With its limited arable land and long coastline, Norway's economy was traditionally fishing and shipping based, until oil was discovered off its shores in the late 1960s. Thanks to rich natural resources, in the form of fisheries, hydroelectric power, and petroleum exploration and production, Norway has enjoyed strong economic growth. Due to wise investment by the government in its national oil fund, it is currently enjoying one of the biggest budget surpluses of any country.
The combination of economic success, social welfare systems and egalitarian policies has led to Norway being voted #1 in standard of living by the UNDP’s Human Development Index several years in a row. Consequently, Norway is also rated as one of the richest countries on the planet, and its capital, Oslo, has been ranked the most expensive city in the world.

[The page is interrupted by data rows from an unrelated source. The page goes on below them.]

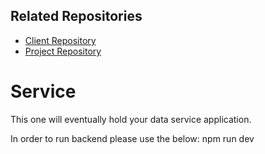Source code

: ## Related Repositories
- [Client Repository](https://github.com/calvin-cs262-fall2025-teamH/Client)
- [Project Repository](https://github.com/calvin-cs262-fall2025-teamH/Project)


# Service
This one will eventually hold your data service application.

In order to run backend please use the below:
npm run dev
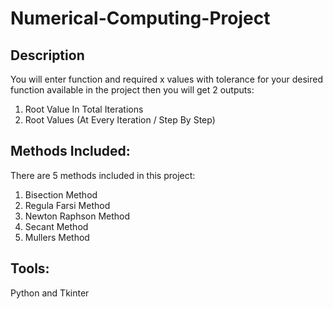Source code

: # Numerical-Computing-Project

## Description
You will enter function and required x values with tolerance for your desired function available in the project then you will get 2 outputs:
  1) Root Value In Total Iterations
  2) Root Values (At Every Iteration / Step By Step)

## Methods Included:
There are 5 methods included in this project:
  1) Bisection Method
  2) Regula Farsi Method
  3) Newton Raphson Method
  4) Secant Method
  5) Mullers Method

## Tools:
Python and Tkinter
   
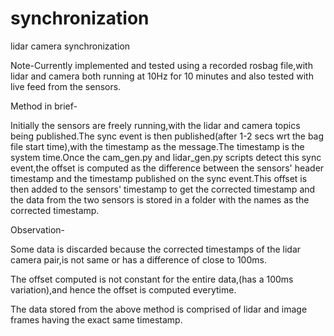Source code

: # synchronization
lidar camera synchronization

Note-Currently implemented and tested using a recorded rosbag file,with lidar and camera both running at 10Hz for 10 minutes and also tested with live feed from the sensors.

Method in brief-
   
   Initially the sensors are freely running,with the lidar and camera topics being published.The sync event is then published(after 1-2 secs wrt the bag file start time),with the timestamp as the message.The timestamp is the system time.Once the cam_gen.py and lidar_gen.py scripts detect this sync event,the offset is computed as the difference between the sensors' header timestamp and the timestamp published on the sync event.This offset is then added to the sensors' timestamp to get the corrected timestamp and the data from the two sensors is stored in a folder with the names as the corrected timestamp.
   
Observation-
  
   Some data is discarded because the corrected timestamps of the lidar camera pair,is not same or has a difference of close to 100ms.
  
   The offset computed is not constant for the entire data,(has a 100ms variation),and hence the offset is computed everytime.
  
   The data stored from the above method is comprised of lidar and image frames having the exact same timestamp.
  
  
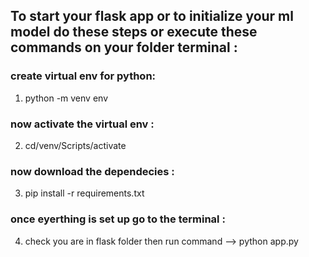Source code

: ## To start your flask app or to initialize your ml model do these steps or execute these commands on your folder terminal :
### create virtual env for python:
1. python -m venv env

### now activate the  virtual env :
2. cd/venv/Scripts/activate   

### now download the dependecies :
3. pip install -r requirements.txt

### once eyerthing is set up go to the terminal :
4. check you are in flask folder then run command --> python app.py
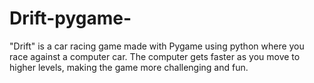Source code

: # Drift-pygame-
 "Drift" is a car racing game made with Pygame using python where you race against a computer car. The computer gets faster as you move to higher levels, making the game more challenging and fun.
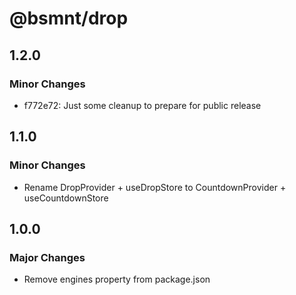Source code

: # @bsmnt/drop

## 1.2.0

### Minor Changes

- f772e72: Just some cleanup to prepare for public release

## 1.1.0

### Minor Changes

- Rename DropProvider + useDropStore to CountdownProvider + useCountdownStore

## 1.0.0

### Major Changes

- Remove engines property from package.json
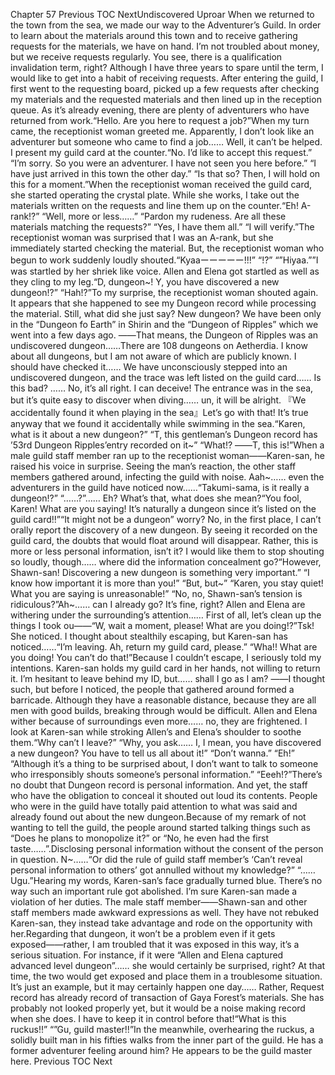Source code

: Chapter 57 Previous TOC NextUndiscovered Uproar When we returned to the town from the sea, we made our way to the Adventurer’s Guild. In order to learn about the materials around this town and to receive gathering requests for the materials, we have on hand. I’m not troubled about money, but we receive requests regularly. You see, there is a qualification invalidation term, right? Although I have three years to spare until the term, I would like to get into a habit of receiving requests. After entering the guild, I first went to the requesting board, picked up a few requests after checking my materials and the requested materials and then lined up in the reception queue. As it’s already evening, there are plenty of adventurers who have returned from work.“Hello. Are you here to request a job?”When my turn came, the receptionist woman greeted me. Apparently, I don’t look like an adventurer but someone who came to find a job…… Well, it can’t be helped. I present my guild card at the counter.“No. I’d like to accept this request.” “I’m sorry. So you were an adventurer. I have not seen you here before.” “I have just arrived in this town the other day.” “Is that so? Then, I will hold on this for a moment.”When the receptionist woman received the guild card, she started operating the crystal plate. While she works, I take out the materials written on the requests and line them up on the counter.“Eh! A-rank!?” “Well, more or less……” “Pardon my rudeness. Are all these materials matching the requests?” “Yes, I have them all.” “I will verify.”The receptionist woman was surprised that I was an A-rank, but she immediately started checking the material. But, the receptionist woman who begun to work suddenly loudly shouted.“Kyaaーーーーー!!!” “!?” “”Hiyaa.””I was startled by her shriek like voice. Allen and Elena got startled as well as they cling to my leg.“D, dungeon~! Y, you have discovered a new dungeon!?” “Hah!?”To my surprise, the receptionist woman shouted again. It appears that she happened to see my Dungeon record while processing the material. Still, what did she just say? New dungeon? We have been only in the “Dungeon fo Earth” in Shirin and the “Dungeon of Ripples” which we went into a few days ago. ――That means, the Dungeon of Ripples was an undiscovered dungeon……There are 108 dungeons on Aetherdia. I know about all dungeons, but I am not aware of which are publicly known. I should have checked it…… We have unconsciously stepped into an undiscovered dungeon, and the trace was left listed on the guild card…… Is this bad? …… No, it’s all right. I can deceive! The entrance was in the sea, but it’s quite easy to discover when diving…… un, it will be alright. 『We accidentally found it when playing in the sea』Let’s go with that! It’s true anyway that we found it accidentally while swimming in the sea.“Karen, what is it about a new dungeon?” “T, this gentleman’s Dungeon record has ’53rd Dungeon Ripples’entry recorded on it~” “What!? ――T, this is!”When a male guild staff member ran up to the receptionist woman――Karen-san, he raised his voice in surprise. Seeing the man’s reaction, the other staff members gathered around, infecting the guild with noise. Aah~…… even the adventurers in the guild have noticed now……“Takumi-sama, is it really a dungeon!?” “……?”…… Eh? What’s that, what does she mean?“You fool, Karen! What are you saying! It’s naturally a dungeon since it’s listed on the guild card!!”“It might not be a dungeon” worry? No, in the first place, I can’t orally report the discovery of a new dungeon. By seeing it recorded on the guild card, the doubts that would float around will disappear. Rather, this is more or less personal information, isn’t it? I would like them to stop shouting so loudly, though…… where did the information concealment go?“However, Shawn-san! Discovering a new dungeon is something very important.” “I know how important it is more than you!” “But, but~” “Karen, you stay quiet! What you are saying is unreasonable!” “No, no, Shawn-san’s tension is ridiculous?”Ah~…… can I already go? It’s fine, right? Allen and Elena are withering under the surrounding’s attention…… First of all, let’s clean up the things I took ou――“W, wait a moment, please! What are you doing!?”Tsk! She noticed. I thought about stealthily escaping, but Karen-san has noticed……“I’m leaving. Ah, return my guild card, please.” “Wha!! What are you doing! You can’t do that!”Because I couldn’t escape, I seriously told my intentions. Karen-san holds my guild card in her hands, not willing to return it. I’m hesitant to leave behind my ID, but…… shall I go as I am? ――I thought such, but before I noticed, the people that gathered around formed a barricade. Although they have a reasonable distance, because they are all men with good builds, breaking through would be difficult. Allen and Elena wither because of surroundings even more…… no, they are frightened. I look at Karen-san while stroking Allen’s and Elena’s shoulder to soothe them.“Why can’t I leave?” “Why, you ask…… I, I mean, you have discovered a new dungeon? You have to tell us all about it!” “Don’t wanna.” “Eh!” “Although it’s a thing to be surprised about, I don’t want to talk to someone who irresponsibly shouts someone’s personal information.” “Eeeh!?”There’s no doubt that Dungeon record is personal information. And yet, the staff who have the obligation to conceal it shouted out loud its contents. People who were in the guild have totally paid attention to what was said and already found out about the new dungeon.Because of my remark of not wanting to tell the guild, the people around started talking things such as “Does he plans to monopolize it?” or “No, he even had the first taste……”.Disclosing personal information without the consent of the person in question. N~……“Or did the rule of guild staff member’s ‘Can’t reveal personal information to others’ got annulled without my knowledge?” “…… Ugu.”Hearing my words, Karen-san’s face gradually turned blue. There’s no way such an important rule got abolished. I’m sure Karen-san made a violation of her duties. The male staff member――Shawn-san and other staff members made awkward expressions as well. They have not rebuked Karen-san, they instead take advantage and rode on the opportunity with her.Regarding that dungeon, it won’t be a problem even if it gets exposed――rather, I am troubled that it was exposed in this way, it’s a serious situation. For instance, if it were “Allen and Elena captured advanced level dungeon”…… she would certainly be surprised, right? At that time, the two would get exposed and place them in a troublesome situation. It’s just an example, but it may certainly happen one day…… Rather, Request record has already record of transaction of Gaya Forest’s materials. She has probably not looked properly yet, but it would be a noise making record when she does. I have to keep it in control before that!“What is this ruckus!!” “”Gu, guild master!!”In the meanwhile, overhearing the ruckus, a solidly built man in his fifties walks from the inner part of the guild. He has a former adventurer feeling around him? He appears to be the guild master here. Previous TOC Next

Expats moving to Norway should bear this mind when negotiating salary packages.
Norway has a population of 4.8 million in an area covering 385,155 square kilometres. The bulk of the population lives in the southern half, while the north is sparsely populated. Around 570,000 live in the capital of Oslo. Other major cosmopolitan centres are Stavanger (on the southwest coast), Bergen (on the west coast), and Trondheim (on the northwest coast). These four cities make up 25 per cent of the population, or 1.2 million inhabitants.

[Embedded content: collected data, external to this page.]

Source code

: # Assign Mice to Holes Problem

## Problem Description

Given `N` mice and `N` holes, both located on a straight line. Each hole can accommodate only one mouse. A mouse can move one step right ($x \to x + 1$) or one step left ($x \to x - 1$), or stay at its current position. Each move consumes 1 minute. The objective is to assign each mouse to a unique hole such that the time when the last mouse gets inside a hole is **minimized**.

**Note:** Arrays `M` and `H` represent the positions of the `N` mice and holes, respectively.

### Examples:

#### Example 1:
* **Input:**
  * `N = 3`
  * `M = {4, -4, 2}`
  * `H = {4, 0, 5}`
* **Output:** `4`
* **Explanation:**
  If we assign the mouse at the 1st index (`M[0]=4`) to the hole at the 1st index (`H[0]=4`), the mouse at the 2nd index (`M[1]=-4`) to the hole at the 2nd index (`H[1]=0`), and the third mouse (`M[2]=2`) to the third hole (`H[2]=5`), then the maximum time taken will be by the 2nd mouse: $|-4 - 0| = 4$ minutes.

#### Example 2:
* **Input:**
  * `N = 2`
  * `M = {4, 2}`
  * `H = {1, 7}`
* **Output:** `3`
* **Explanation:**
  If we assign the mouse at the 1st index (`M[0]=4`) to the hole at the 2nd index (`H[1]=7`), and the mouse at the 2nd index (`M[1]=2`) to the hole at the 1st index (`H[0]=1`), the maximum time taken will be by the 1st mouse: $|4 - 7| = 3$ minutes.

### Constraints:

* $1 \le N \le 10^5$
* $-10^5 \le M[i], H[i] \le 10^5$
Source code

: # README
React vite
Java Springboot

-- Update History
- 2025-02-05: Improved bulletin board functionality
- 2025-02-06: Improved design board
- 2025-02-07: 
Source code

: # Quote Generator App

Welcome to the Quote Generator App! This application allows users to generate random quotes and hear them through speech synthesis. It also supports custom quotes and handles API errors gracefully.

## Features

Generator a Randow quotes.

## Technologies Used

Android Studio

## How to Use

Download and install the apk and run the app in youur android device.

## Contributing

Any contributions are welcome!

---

Norwegians pride themselves on their egalitarian policies and welfare state. Every person has the right to free medical services (minus dental) and free education. Parents receive a year of paid paternity leave, with the parents splitting the time between the mother and the father. A recent law passed says the father must have three months of paternity leave, that can be used up until the child is eight. By law, employees are given four weeks of vacation, though most employees get five weeks, or 25 days, not including national holidays. Most Norwegian companies offer many benefits to their employees, including company cabins, time off for moving, getting married and sickness. Family is very important, and usually will be prioritised over work life. Parents are allowed to leave work by 3:30pm to pick up kids at school without question.
Any expat moving to Norway can expect to get 'sticker shock' upon arrival. Groceries, clothes and cars will seem prohibitively expensive. This will pass over time, but it is important to do cost of living calculations before signing on the dotted line and moving there. Public transport is excellent and varied, with a metro, tram, bus and train system linking all areas of the city. The cost is reasonable. The city is also small enough to traverse on foot, though if you choose to live in a suburb, it will be better, though not necessary, to have a car.

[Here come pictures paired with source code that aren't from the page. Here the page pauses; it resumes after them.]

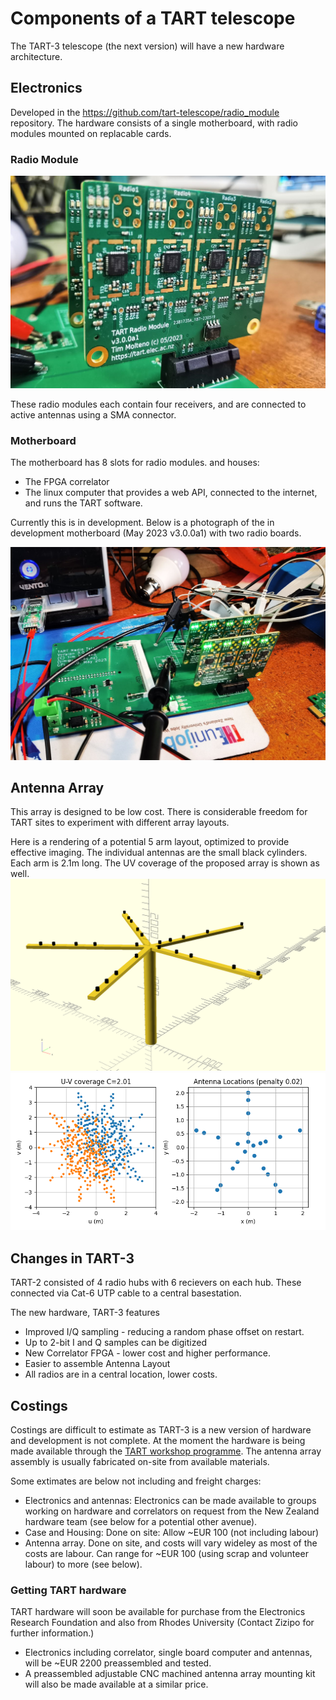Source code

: # Components of a TART telescope

The TART-3 telescope (the next version) will have a new hardware architecture.

## Electronics

Developed in the https://github.com/tart-telescope/radio_module repository. The hardware consists of a single motherboard, with radio modules mounted on replacable cards.

### Radio Module

![TART-3 Radio Module](./tart3_radio_module.jpg)

These radio modules each contain four receivers, and are connected to active antennas using a SMA connector. 

### Motherboard

The motherboard has 8 slots for radio modules. and houses:
* The FPGA correlator
* The linux computer that provides a web API, connected to the internet, and runs the TART software.

Currently this is in development. Below is a photograph of the in development motherboard (May 2023 v3.0.0a1) with two radio boards. 

![TART-3 Motherboard](./motherboard3a1.jpg)

## Antenna Array

This array is designed to be low cost. There is considerable freedom for TART sites to experiment with different array layouts.

Here is a rendering of a potential 5 arm layout, optimized to provide effective imaging. The individual antennas are the small black cylinders. Each arm is 2.1m long. The UV coverage of the proposed array is shown as well. 
![TART-3 five arm rendering](./optimized_array.png)
![TART-3 five arm](./uv_coverage.png)

## Changes in TART-3

TART-2 consisted of 4 radio hubs with 6 recievers on each hub. These connected via Cat-6 UTP cable to a central basestation.

The new hardware, TART-3 features

* Improved I/Q sampling - reducing a random phase offset on restart.
* Up to 2-bit I and Q samples can be digitized
* New Correlator FPGA - lower cost and higher performance.
* Easier to assemble Antenna Layout
* All radios are in a central location, lower costs.


## Costings

Costings are difficult to estimate as TART-3 is a new version of hardware and development is not complete. At the moment the hardware is being made available through the [TART workshop programme](/docs/install/workshop). The antenna array assembly is usually fabricated on-site from available materials.

Some extimates are below not including and freight charges:
* Electronics and antennas: Electronics can be made available to groups working on hardware and correlators on request from the New Zealand hardware team (see below for a potential other avenue). 
* Case and Housing: Done on site: Allow ~EUR 100 (not including labour)
* Antenna array. Done on site, and costs will vary wideley as most of the costs are labour.  Can range for ~EUR 100 (using scrap and volunteer labour) to more (see below).

### Getting TART hardware

TART hardware will soon be available for purchase from the Electronics Research Foundation and also from Rhodes University (Contact Zizipo for further information.)
* Electronics including correlator, single board computer and antennas, will be ~EUR 2200 preassembled and tested.
* A preassembled adjustable CNC machined antenna array mounting kit will also be made available at a similar price.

Norwegians, on average, have relatively high salaries, with a median income of 21,330 NOK (2012) pre-tax monthly wage offsetting the high cost of living. The standard of living for both expats and locals is correspondingly very high, yet saving money can be very difficult. Salary margins are narrow between blue collar and white collar, or C-level executives. Transparency is also important, as documents are public, as is tax information. It is easy to find the salary and tax information of any resident, to the dismay of some.
Norwegians, in general, love their country and are proud of their heritage. The Norwegian spirit is best seen on May 17th, the national holiday celebrating the establishment of the Norwegian constitution in 1814 (which, incidentally, makes it the second oldest constitution in the world). It is celebrated with more fanfare than you will witness in most other countries: Norwegians wear their traditional bunad and children parade up and down the main streets of cities waving the Norwegian flag and accompanied by marching bands. There are other sacred traditions, such as going på tur, a national pastime similar to hiking or walking in nature, practicing sports, visiting their hytte or cabins, and heading to the mountains during the Easter break to ski.